Front-end code change data
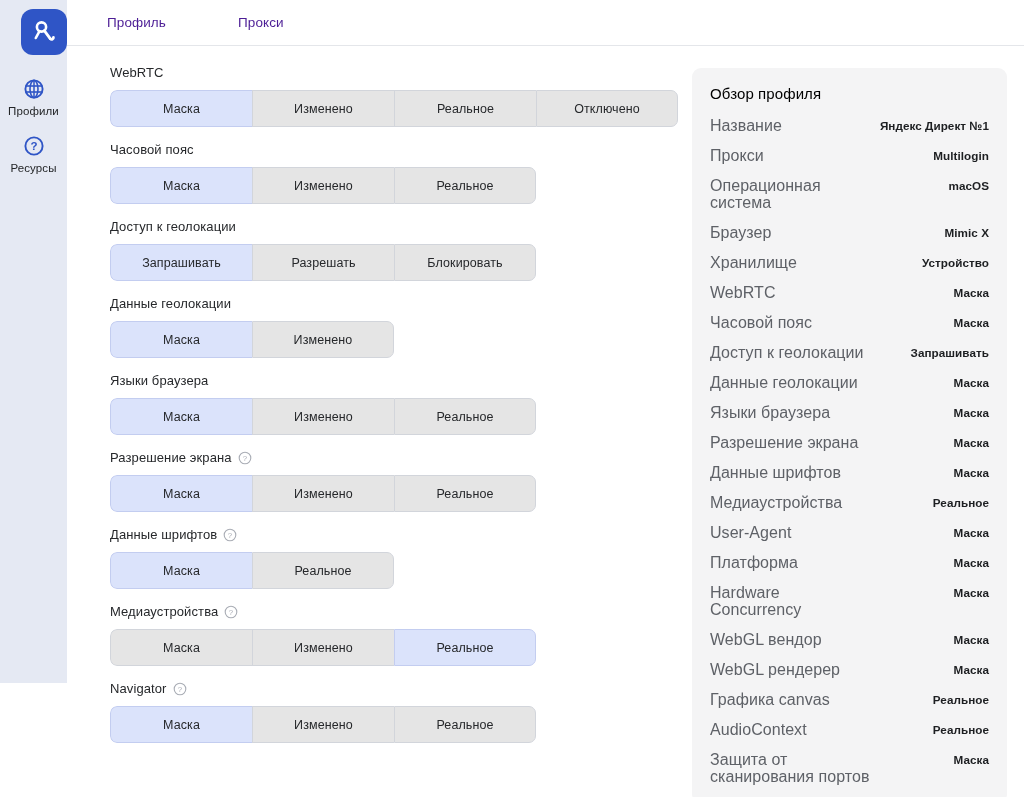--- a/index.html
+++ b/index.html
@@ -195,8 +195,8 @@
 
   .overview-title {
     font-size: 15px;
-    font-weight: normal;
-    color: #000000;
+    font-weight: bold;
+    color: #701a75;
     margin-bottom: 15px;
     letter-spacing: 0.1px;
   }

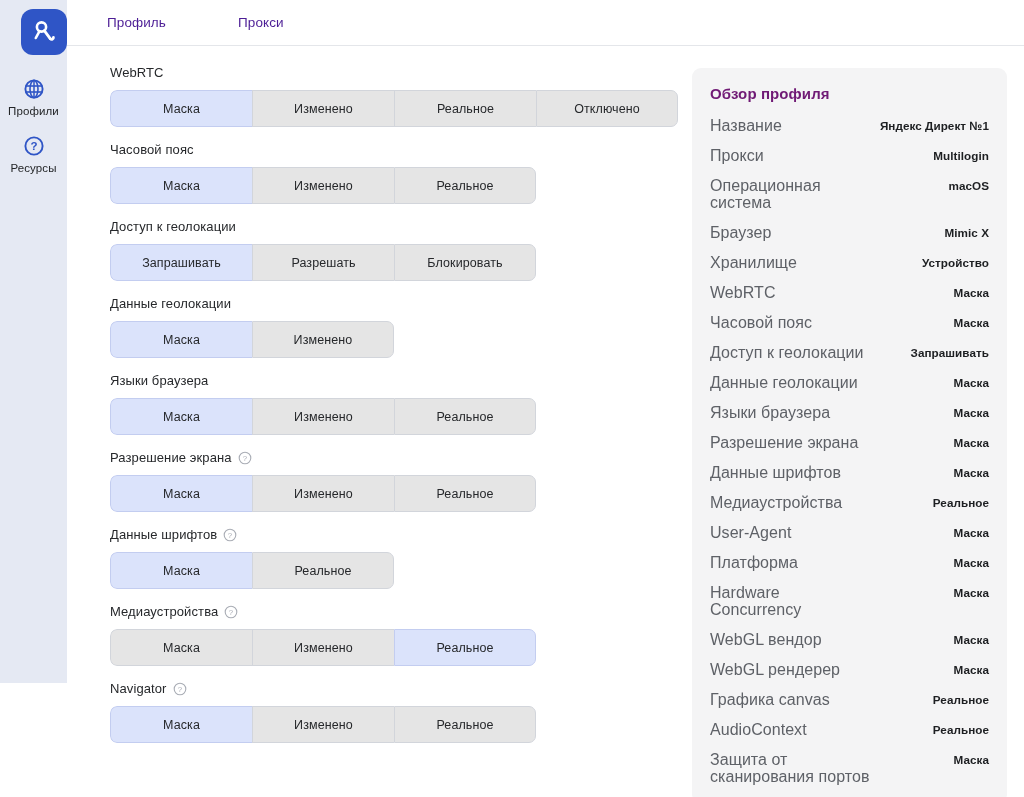--- a/index.html
+++ b/index.html
@@ -24,13 +24,14 @@
   
   .sidebar {
     width: 67px;
-    height: 683px;
+    height: 586px;
     background: #e5e9f3;
     flex: 0 0 67px;
     display: flex;
     flex-direction: column;
-    align-items: flex-end;
+    align-items: center;
     padding-top: 9px;
+    margin-left: 23px;
   }
 
   .logo {

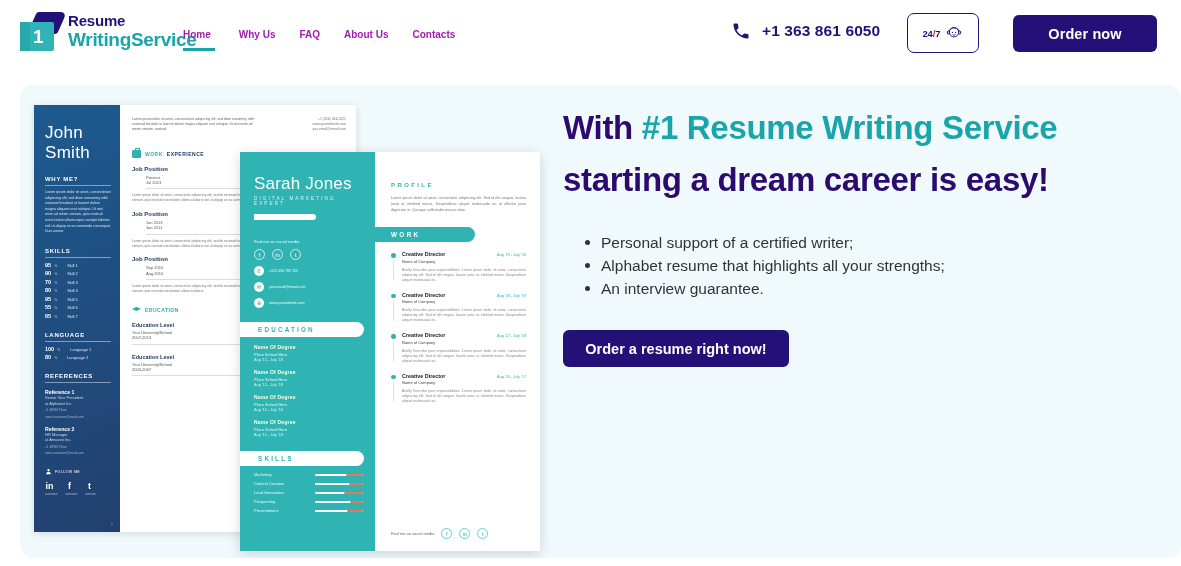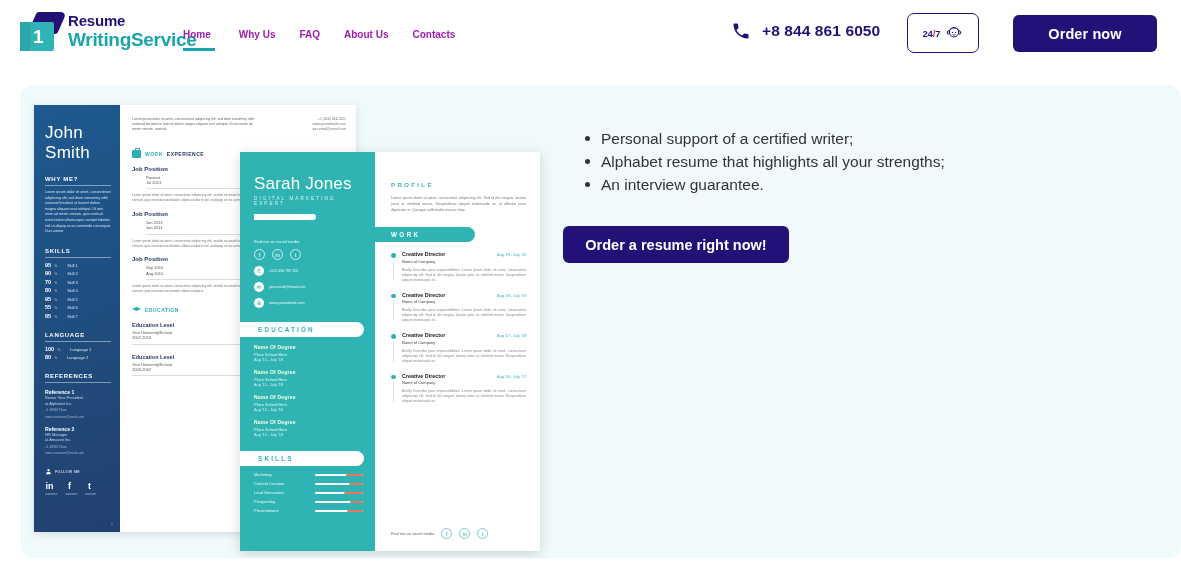--- a/index.html
+++ b/index.html
@@ -233,7 +233,7 @@
       <svg class="phone-ico" viewBox="0 0 24 24">
         <path fill="#231178" d="M6.6 10.8c1.4 2.8 3.8 5.1 6.6 6.6l2.2-2.2c.3-.3.7-.4 1-.2 1.1.4 2.4.6 3.6.6.6 0 1 .4 1 1V20c0 .6-.4 1-1 1C10.6 21 3 13.4 3 4c0-.6.4-1 1-1h3.4c.6 0 1 .4 1 1 0 1.3.2 2.5.6 3.6.1.3 0 .7-.2 1l-2.2 2.2z"></path>
       </svg>
-      <span class="phone-num">+8 844 861 6050</span>
+      <span class="phone-num">+1 363 861 6050</span>
     </div>
 
     <div class="support-badge">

YOUR OBJECTIVE
Reproduce the data above line for line, excluding every picture.

TASK RESPONSE
--- a/index.html
+++ b/index.html
@@ -195,8 +195,8 @@
 
   .overview-title {
     font-size: 15px;
-    font-weight: normal;
-    color: #000000;
+    font-weight: bold;
+    color: #701a75;
     margin-bottom: 15px;
     letter-spacing: 0.1px;
   }

--- a/index.html
+++ b/index.html
@@ -24,13 +24,14 @@
   
   .sidebar {
     width: 67px;
-    height: 683px;
+    height: 586px;
     background: #e5e9f3;
     flex: 0 0 67px;
     display: flex;
     flex-direction: column;
-    align-items: flex-end;
+    align-items: center;
     padding-top: 9px;
+    margin-left: 23px;
   }
 
   .logo {

--- a/index.html
+++ b/index.html
@@ -233,7 +233,7 @@
       <svg class="phone-ico" viewBox="0 0 24 24">
         <path fill="#231178" d="M6.6 10.8c1.4 2.8 3.8 5.1 6.6 6.6l2.2-2.2c.3-.3.7-.4 1-.2 1.1.4 2.4.6 3.6.6.6 0 1 .4 1 1V20c0 .6-.4 1-1 1C10.6 21 3 13.4 3 4c0-.6.4-1 1-1h3.4c.6 0 1 .4 1 1 0 1.3.2 2.5.6 3.6.1.3 0 .7-.2 1l-2.2 2.2z"></path>
       </svg>
-      <span class="phone-num">+8 844 861 6050</span>
+      <span class="phone-num">+1 363 861 6050</span>
     </div>
 
     <div class="support-badge">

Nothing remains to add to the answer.